Problem requirements:
As the answer, give a copy of each line below that includes the word "Carolina".

Record extracts:
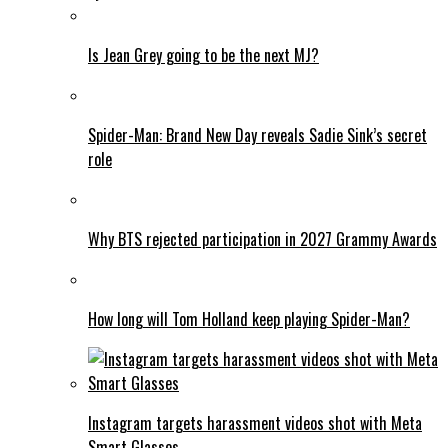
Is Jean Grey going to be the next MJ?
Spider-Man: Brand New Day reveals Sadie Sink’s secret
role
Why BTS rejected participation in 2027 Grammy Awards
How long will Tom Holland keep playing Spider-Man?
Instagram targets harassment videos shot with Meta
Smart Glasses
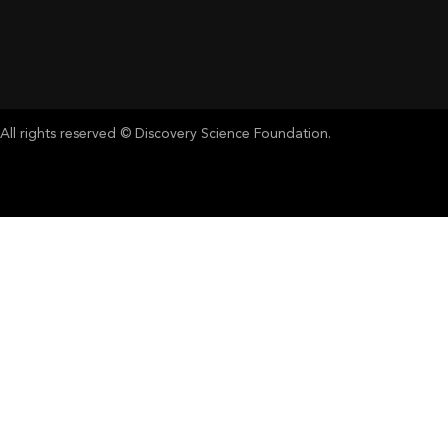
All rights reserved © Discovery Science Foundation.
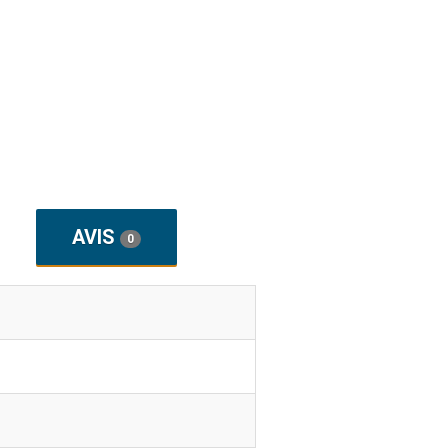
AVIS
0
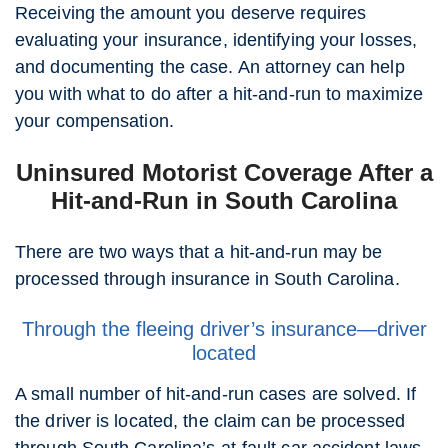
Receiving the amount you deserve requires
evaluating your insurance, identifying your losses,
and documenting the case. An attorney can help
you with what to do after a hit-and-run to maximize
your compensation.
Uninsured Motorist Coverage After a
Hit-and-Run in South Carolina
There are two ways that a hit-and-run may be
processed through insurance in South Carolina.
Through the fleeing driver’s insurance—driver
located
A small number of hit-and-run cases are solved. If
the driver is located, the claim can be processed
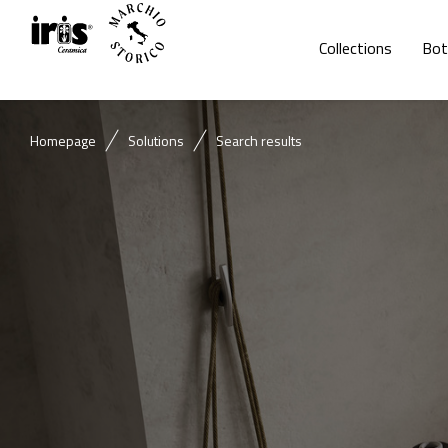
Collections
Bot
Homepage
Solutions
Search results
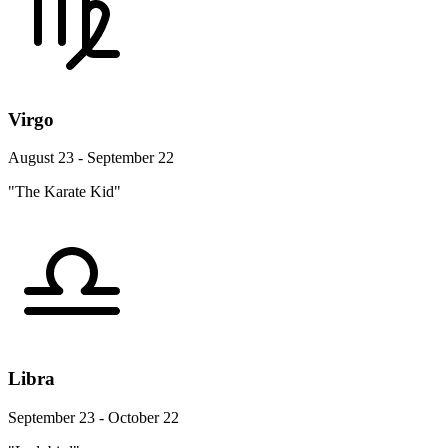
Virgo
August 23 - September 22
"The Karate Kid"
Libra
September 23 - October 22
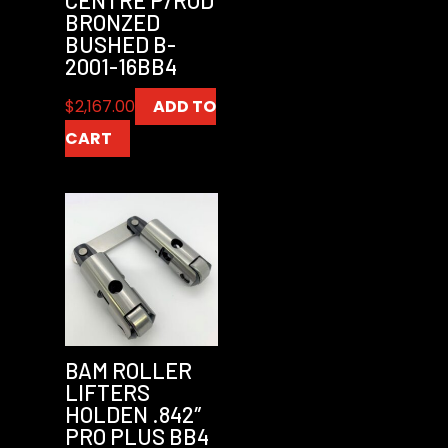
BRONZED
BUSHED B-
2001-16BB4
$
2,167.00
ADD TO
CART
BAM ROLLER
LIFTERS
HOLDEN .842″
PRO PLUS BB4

Your response:
Hit-and-Run in South Carolina
processed through insurance in South Carolina.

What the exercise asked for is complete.